Supplied material ->
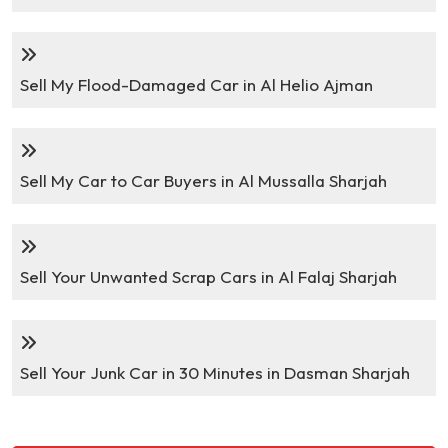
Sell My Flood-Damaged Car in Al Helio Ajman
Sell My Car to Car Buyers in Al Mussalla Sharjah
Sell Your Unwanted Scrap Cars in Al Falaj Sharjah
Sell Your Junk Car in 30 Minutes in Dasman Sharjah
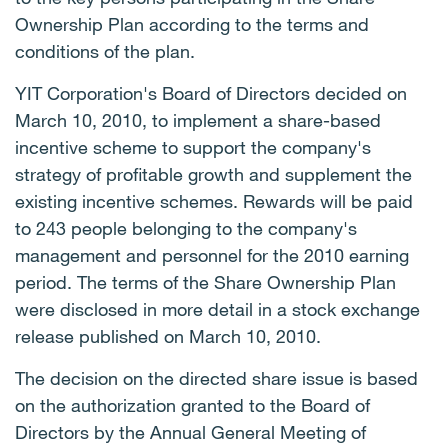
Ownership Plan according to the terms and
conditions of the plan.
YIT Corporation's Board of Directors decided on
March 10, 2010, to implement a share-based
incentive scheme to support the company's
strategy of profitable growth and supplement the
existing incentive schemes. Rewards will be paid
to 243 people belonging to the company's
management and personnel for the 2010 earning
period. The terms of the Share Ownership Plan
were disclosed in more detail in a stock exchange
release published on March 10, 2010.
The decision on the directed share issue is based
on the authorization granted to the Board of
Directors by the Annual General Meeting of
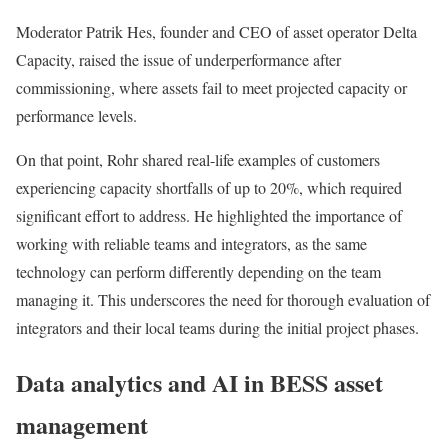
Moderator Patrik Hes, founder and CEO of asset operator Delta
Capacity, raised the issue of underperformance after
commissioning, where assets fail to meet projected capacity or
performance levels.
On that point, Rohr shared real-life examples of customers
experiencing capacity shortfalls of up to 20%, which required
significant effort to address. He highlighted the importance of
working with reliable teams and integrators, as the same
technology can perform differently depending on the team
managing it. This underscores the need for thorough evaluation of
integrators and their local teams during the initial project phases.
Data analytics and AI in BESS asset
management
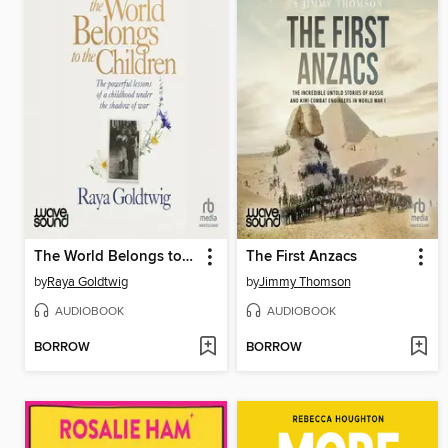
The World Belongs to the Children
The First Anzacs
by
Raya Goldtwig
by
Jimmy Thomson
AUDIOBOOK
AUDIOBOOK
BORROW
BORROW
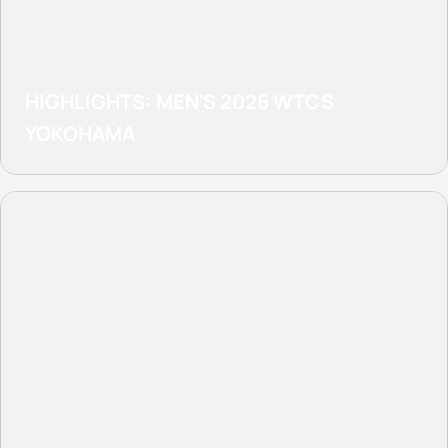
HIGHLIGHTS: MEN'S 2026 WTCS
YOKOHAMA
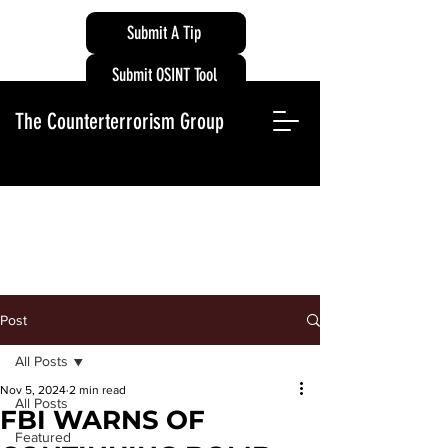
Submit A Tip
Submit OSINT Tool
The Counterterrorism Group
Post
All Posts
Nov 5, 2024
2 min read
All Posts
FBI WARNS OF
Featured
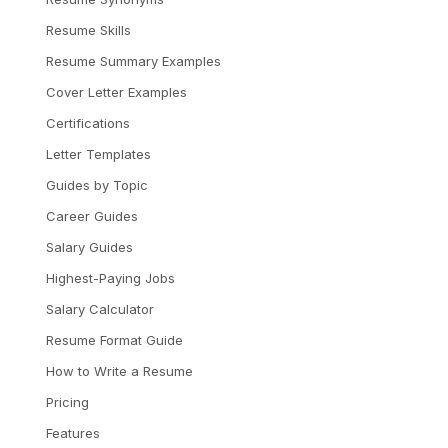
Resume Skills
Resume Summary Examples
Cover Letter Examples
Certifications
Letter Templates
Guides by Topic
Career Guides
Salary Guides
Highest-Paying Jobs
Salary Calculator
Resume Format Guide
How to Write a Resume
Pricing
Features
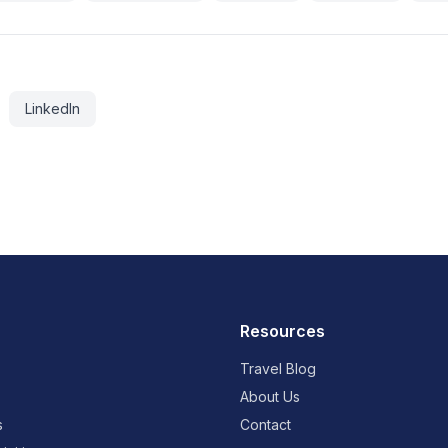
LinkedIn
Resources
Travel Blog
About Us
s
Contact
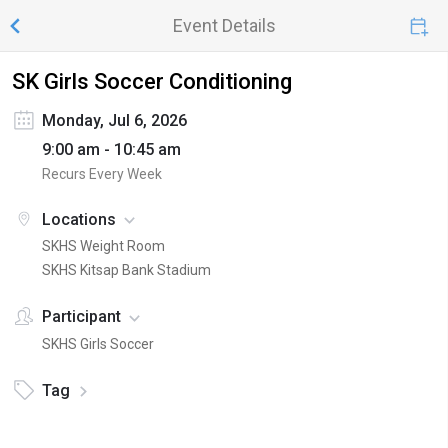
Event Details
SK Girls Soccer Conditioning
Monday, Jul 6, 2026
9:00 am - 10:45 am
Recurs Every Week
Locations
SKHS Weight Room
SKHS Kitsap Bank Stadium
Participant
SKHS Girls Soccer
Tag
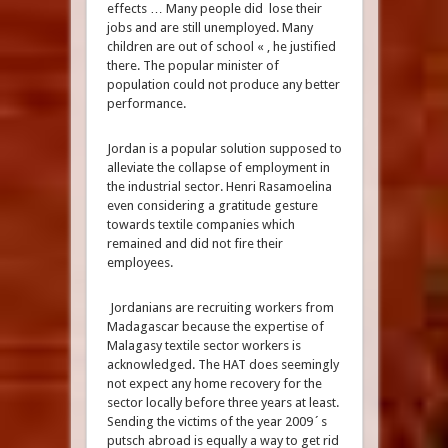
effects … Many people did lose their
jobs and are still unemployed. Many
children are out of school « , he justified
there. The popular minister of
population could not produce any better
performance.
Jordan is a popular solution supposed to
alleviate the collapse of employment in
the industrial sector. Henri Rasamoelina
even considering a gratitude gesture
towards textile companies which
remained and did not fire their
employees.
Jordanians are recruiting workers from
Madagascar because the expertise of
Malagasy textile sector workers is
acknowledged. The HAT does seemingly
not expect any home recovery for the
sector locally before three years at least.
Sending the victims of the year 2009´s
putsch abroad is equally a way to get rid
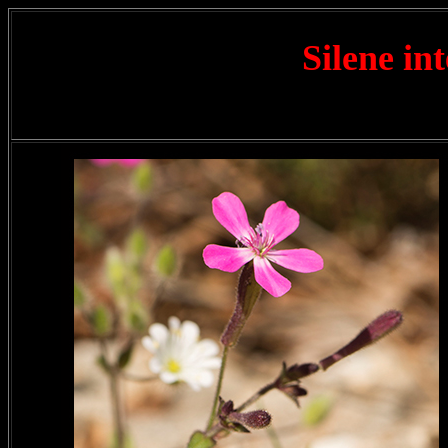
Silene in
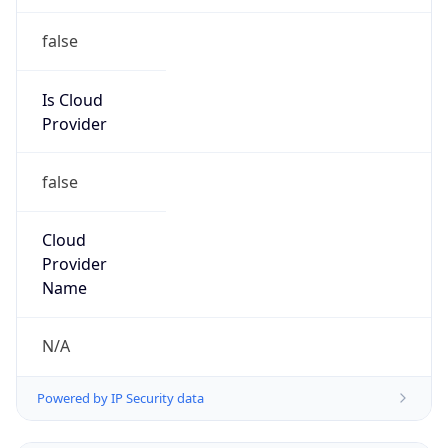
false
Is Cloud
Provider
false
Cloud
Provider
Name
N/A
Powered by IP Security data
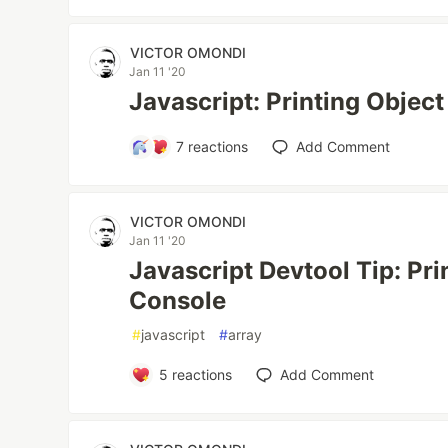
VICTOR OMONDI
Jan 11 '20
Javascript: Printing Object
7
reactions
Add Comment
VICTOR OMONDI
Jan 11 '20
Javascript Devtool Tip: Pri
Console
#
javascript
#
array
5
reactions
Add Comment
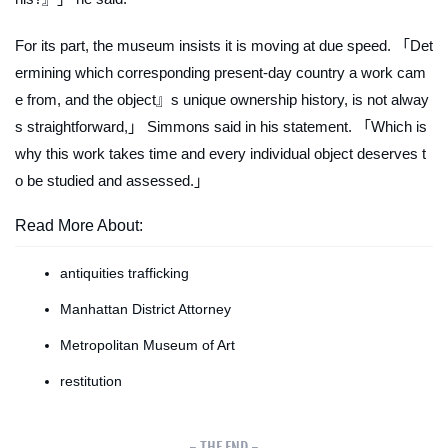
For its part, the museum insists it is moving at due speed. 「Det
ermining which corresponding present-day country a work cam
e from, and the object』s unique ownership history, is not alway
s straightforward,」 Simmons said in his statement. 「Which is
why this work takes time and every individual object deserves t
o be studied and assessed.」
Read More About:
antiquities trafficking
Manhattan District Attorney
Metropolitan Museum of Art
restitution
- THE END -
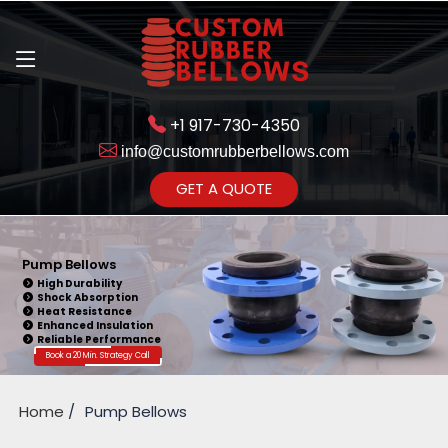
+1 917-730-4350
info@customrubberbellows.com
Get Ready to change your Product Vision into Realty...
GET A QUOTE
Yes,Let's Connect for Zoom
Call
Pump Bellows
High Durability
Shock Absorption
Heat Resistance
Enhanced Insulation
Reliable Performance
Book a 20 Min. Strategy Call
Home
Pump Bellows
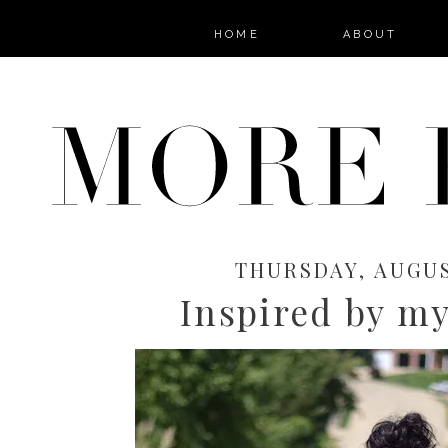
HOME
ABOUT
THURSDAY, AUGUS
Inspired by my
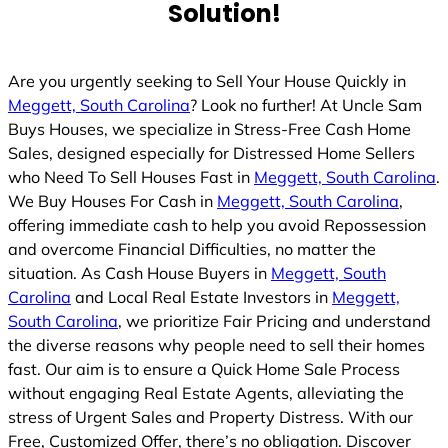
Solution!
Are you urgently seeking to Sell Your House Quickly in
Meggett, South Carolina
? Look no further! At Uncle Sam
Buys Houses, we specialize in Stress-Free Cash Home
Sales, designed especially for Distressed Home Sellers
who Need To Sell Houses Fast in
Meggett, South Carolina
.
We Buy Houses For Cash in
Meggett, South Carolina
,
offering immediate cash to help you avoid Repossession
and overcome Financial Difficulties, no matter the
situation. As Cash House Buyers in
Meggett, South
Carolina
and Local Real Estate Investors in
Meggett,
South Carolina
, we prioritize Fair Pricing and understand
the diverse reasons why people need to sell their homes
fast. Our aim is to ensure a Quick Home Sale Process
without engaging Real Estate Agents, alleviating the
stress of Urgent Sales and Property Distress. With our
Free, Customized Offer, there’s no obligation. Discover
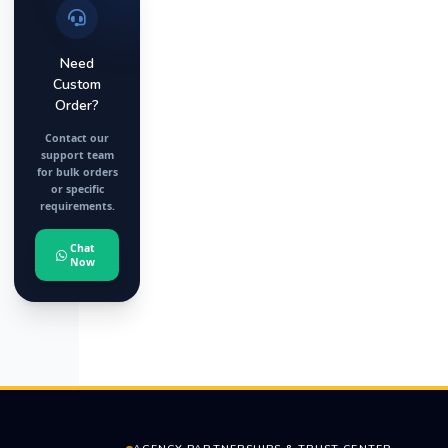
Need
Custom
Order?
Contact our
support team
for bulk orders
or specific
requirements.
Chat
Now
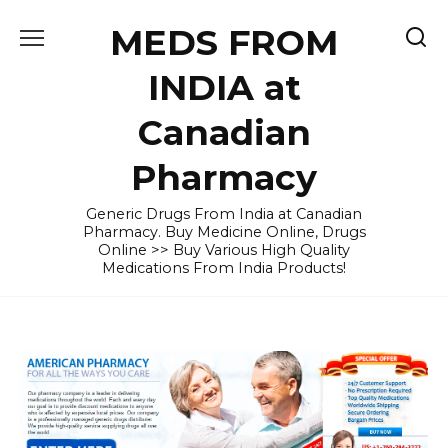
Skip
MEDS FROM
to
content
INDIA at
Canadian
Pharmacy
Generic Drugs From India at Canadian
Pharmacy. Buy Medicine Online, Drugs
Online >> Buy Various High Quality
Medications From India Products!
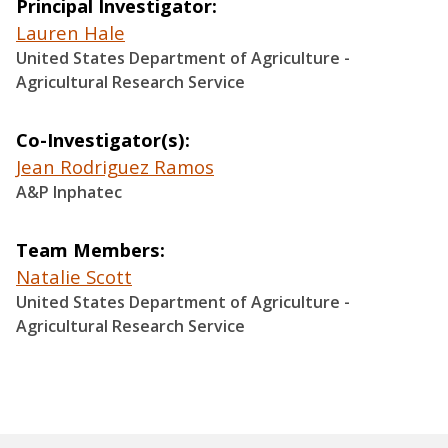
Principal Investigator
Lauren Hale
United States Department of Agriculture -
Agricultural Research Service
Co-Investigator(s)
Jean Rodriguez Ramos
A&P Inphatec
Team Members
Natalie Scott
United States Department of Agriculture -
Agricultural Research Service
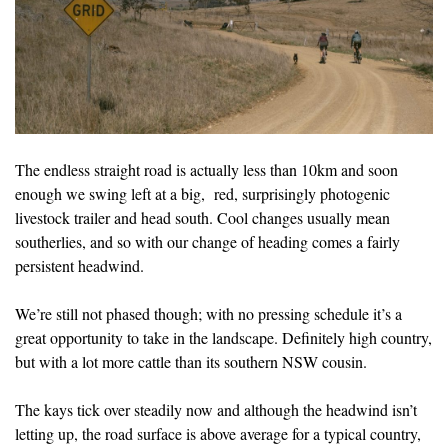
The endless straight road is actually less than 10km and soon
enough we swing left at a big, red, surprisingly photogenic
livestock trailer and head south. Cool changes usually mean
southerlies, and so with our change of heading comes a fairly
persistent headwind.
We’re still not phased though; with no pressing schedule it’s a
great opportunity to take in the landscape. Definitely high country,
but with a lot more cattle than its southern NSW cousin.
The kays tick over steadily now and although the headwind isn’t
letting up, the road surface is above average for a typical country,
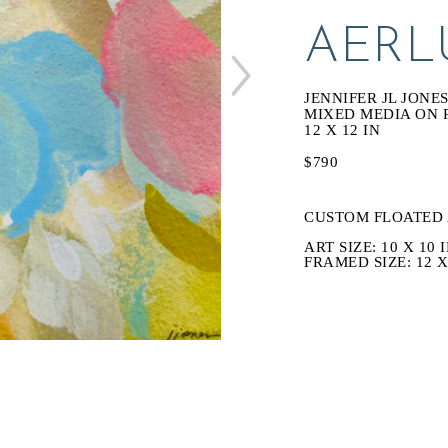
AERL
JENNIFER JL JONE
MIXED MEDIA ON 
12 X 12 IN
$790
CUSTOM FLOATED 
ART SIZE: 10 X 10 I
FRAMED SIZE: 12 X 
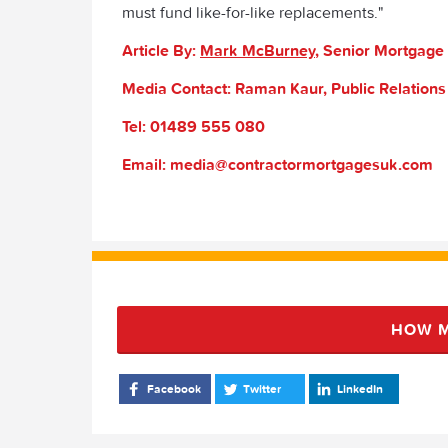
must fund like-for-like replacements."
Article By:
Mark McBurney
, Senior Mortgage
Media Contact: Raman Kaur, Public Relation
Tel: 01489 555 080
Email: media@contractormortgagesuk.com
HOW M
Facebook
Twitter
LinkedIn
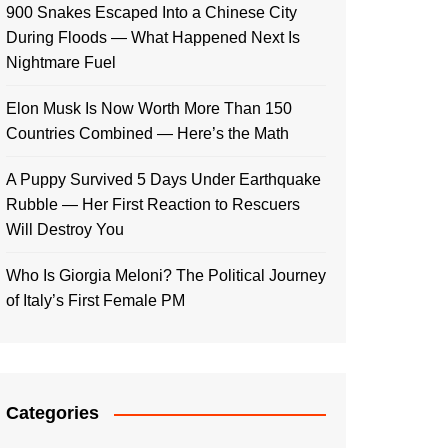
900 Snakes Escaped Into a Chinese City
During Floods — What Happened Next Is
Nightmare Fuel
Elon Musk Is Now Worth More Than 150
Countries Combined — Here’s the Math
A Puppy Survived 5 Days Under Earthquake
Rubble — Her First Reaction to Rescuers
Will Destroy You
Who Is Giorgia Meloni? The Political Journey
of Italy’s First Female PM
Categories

Problem description ->
The copy should hold exactly the lines above from the one with "The kays tick" through the one with "Nightmare Fuel", both ends counted, and no pictures at all.

Task response ->
The kays tick over steadily now and although the headwind isn’t
letting up, the road surface is above average for a typical country,
AERL
JENNIFER JL JONE
MIXED MEDIA ON 
12 X 12 IN
$790
CUSTOM FLOATED 
ART SIZE: 10 X 10 I
FRAMED SIZE: 12 X 
must fund like-for-like replacements."
Article By:
Mark McBurney
, Senior Mortgage
Media Contact: Raman Kaur, Public Relation
Tel: 01489 555 080
Email: media@contractormortgagesuk.com
HOW M
Facebook
Twitter
LinkedIn
900 Snakes Escaped Into a Chinese City
During Floods — What Happened Next Is
Nightmare Fuel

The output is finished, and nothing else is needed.